The decisions to make to move forward.
-
GitHub Actions or Cloud Build. Recommendation: GitHub Actions. Better ecosystem, better Claude Code support for scaffolding, easier to reason about, and the one place Cloud Build wins (tight GCP integration) is no longer meaningful. The team’s repos are likely already on GitHub.
-
One repo for app + migrations, separate repo for Terraform. Recommendation: yes. The cadence and access patterns are different enough to justify the split.
-
Manual approval gate on prod for both code and infra. Recommendation: yes, via GitHub Actions environments with required reviewers. Friction is the point — every prod deploy should have an intentional human in it during V1.
-
Workload Identity Federation from day one. Recommendation: yes. Service account keys are a known footgun and there’s no reason to start with them.
-
Eval suite as nightly drift detection in V1, hard release gate in V1.5. Recommendation: yes, and this is a build commitment Seth should own personally because it’s the thing that protects the brand promise.
-
Expand-contract migration discipline as a documented team norm, not a tool-enforced rule. Recommendation: yes.
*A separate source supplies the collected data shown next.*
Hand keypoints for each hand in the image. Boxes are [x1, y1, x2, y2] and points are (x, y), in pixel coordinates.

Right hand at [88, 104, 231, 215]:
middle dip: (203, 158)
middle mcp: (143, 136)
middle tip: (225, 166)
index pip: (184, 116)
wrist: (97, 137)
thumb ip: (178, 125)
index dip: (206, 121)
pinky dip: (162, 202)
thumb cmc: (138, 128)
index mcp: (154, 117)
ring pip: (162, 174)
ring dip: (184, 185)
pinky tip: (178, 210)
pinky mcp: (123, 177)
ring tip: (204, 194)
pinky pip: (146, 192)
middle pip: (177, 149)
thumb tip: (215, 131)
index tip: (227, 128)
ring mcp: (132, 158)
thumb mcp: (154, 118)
Tools can’t catch every variant; a team norm enforced through code review can.
The natural next threads from here are: observability and incident response (logging, metrics, tracing, on-call structure — and how privacy counsel’s audit-log requirements get satisfied through the same system), secrets management at depth (key rotation, customer Stripe tokens, the OAuth refresh token storage), or the LLM cost-control architecture (per-customer budget caps, the entitlement layer’s role in routing, the abuse-prevention pieces).